-- Opening Marker --

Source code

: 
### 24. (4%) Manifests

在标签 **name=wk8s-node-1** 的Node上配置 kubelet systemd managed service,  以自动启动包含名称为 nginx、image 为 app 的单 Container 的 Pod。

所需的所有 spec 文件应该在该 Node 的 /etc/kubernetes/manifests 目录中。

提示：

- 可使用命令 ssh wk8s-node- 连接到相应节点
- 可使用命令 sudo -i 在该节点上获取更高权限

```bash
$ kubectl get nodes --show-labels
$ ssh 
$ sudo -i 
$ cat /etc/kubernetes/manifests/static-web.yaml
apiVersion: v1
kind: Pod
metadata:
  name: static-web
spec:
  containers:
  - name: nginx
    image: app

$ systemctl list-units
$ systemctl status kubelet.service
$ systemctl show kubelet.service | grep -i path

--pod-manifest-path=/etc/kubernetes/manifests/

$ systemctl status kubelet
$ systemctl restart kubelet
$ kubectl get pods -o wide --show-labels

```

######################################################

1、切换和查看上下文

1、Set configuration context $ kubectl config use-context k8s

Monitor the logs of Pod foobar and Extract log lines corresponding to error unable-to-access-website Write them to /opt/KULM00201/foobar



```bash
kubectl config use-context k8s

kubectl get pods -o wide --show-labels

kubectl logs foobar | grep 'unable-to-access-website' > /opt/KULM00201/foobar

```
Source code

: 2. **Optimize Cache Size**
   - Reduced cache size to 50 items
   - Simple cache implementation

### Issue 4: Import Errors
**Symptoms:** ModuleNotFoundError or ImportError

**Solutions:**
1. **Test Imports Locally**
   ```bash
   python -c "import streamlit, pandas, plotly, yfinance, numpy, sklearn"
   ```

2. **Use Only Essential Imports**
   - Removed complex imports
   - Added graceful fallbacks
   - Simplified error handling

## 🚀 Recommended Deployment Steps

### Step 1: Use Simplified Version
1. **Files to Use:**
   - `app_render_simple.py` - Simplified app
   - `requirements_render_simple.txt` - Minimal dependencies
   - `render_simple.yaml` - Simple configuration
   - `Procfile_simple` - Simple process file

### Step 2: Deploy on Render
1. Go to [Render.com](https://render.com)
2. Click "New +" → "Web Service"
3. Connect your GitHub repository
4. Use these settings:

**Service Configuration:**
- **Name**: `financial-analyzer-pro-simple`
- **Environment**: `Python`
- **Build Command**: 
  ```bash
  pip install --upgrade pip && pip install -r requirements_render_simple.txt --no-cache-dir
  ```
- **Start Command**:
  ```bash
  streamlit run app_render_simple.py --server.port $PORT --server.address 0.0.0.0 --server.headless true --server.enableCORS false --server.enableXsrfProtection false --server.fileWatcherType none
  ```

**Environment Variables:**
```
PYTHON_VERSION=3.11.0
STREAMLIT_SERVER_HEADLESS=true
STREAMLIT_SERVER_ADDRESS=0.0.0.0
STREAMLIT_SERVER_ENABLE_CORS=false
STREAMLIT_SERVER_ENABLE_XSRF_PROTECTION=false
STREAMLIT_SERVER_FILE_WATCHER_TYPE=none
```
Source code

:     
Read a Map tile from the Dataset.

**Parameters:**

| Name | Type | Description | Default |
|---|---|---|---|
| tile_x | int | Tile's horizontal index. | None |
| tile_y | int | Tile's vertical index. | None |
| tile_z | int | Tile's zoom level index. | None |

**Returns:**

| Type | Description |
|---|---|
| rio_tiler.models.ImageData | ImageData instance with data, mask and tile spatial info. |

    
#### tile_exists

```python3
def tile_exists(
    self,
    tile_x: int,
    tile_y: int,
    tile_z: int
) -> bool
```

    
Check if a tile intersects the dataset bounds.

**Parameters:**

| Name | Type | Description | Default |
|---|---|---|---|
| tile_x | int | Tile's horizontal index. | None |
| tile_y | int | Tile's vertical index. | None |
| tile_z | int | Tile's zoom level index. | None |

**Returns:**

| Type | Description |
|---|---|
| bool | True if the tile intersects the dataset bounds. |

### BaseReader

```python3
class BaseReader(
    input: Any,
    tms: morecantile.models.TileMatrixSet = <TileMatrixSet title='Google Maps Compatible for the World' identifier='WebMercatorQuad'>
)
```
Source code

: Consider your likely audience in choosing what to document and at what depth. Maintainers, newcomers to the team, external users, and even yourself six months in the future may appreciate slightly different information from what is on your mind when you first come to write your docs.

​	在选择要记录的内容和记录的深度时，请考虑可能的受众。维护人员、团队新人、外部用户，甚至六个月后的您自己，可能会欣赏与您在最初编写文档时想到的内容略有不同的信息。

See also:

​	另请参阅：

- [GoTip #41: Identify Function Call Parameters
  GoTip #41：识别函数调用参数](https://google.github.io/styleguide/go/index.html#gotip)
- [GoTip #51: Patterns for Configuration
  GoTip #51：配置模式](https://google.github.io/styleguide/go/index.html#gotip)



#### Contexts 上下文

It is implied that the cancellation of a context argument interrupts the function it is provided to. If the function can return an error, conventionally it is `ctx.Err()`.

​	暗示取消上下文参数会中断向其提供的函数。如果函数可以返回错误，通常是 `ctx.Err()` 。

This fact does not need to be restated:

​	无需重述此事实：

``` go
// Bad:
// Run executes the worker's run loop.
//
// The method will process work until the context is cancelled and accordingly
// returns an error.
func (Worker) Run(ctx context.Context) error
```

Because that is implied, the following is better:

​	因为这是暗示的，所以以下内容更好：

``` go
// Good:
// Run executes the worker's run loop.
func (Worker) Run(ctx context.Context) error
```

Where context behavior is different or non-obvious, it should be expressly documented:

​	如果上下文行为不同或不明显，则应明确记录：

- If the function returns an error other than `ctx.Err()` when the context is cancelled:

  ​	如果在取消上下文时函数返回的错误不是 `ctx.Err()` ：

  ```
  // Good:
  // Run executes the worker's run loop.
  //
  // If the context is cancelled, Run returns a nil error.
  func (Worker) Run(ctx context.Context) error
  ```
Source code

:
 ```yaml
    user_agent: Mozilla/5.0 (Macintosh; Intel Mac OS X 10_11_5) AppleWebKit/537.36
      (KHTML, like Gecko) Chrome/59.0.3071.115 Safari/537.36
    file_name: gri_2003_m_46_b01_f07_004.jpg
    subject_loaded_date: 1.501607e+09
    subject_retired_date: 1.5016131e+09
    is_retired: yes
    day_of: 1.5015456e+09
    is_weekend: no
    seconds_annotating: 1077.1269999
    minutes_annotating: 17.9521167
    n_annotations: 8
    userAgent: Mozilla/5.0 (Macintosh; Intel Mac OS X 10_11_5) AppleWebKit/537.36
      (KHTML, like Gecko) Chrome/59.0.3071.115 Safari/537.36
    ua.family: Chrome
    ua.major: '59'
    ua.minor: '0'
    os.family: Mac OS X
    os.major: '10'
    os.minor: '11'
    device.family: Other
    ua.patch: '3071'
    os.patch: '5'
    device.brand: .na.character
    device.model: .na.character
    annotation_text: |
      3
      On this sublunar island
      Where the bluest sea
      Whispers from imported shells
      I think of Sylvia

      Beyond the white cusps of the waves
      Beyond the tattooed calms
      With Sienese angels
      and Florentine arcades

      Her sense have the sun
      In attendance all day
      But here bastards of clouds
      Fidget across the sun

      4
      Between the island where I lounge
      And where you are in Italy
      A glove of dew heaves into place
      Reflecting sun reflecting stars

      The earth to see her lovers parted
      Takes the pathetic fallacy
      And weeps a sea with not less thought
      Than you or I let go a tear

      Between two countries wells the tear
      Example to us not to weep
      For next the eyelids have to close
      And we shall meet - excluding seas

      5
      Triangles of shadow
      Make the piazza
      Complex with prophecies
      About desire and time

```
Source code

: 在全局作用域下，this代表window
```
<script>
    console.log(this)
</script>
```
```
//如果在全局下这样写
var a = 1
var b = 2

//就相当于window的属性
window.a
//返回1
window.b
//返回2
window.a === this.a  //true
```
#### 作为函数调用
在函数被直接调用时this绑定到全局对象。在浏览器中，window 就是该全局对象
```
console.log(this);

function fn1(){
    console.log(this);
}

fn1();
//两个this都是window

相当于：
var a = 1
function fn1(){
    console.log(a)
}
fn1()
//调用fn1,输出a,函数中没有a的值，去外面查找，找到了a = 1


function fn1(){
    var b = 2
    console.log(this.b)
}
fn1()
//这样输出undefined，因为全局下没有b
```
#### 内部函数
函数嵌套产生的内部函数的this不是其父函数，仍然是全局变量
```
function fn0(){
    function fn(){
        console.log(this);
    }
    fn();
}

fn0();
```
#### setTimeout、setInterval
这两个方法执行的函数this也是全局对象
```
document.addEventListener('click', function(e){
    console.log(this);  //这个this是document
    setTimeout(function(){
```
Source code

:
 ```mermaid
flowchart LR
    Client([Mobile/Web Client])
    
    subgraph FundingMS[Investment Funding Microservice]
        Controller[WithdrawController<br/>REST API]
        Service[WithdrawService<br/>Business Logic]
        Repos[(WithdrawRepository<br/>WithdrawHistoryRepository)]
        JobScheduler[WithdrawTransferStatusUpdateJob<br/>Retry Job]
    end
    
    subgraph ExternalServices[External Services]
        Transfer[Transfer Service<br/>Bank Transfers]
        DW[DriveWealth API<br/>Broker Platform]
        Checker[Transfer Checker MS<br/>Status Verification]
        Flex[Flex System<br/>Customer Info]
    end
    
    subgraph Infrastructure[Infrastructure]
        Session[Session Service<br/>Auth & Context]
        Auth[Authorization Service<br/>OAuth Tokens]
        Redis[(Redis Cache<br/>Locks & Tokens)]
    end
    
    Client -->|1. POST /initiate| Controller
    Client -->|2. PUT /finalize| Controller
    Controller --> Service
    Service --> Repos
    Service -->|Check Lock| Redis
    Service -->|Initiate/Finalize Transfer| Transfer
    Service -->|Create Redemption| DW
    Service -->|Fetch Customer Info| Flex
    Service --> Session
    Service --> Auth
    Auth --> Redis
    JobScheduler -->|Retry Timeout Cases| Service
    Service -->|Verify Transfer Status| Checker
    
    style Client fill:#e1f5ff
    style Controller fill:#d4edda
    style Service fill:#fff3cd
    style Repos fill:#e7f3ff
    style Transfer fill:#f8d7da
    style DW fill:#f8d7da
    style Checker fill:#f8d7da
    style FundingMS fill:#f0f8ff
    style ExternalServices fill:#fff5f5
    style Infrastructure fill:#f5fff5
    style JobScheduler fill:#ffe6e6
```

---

-- Closing Marker --

Work request: Could you copy each line from the listing that has the word "Flex" in it?

Finished task:
        Flex[Flex System<br/>Customer Info]
    Service -->|Fetch Customer Info| Flex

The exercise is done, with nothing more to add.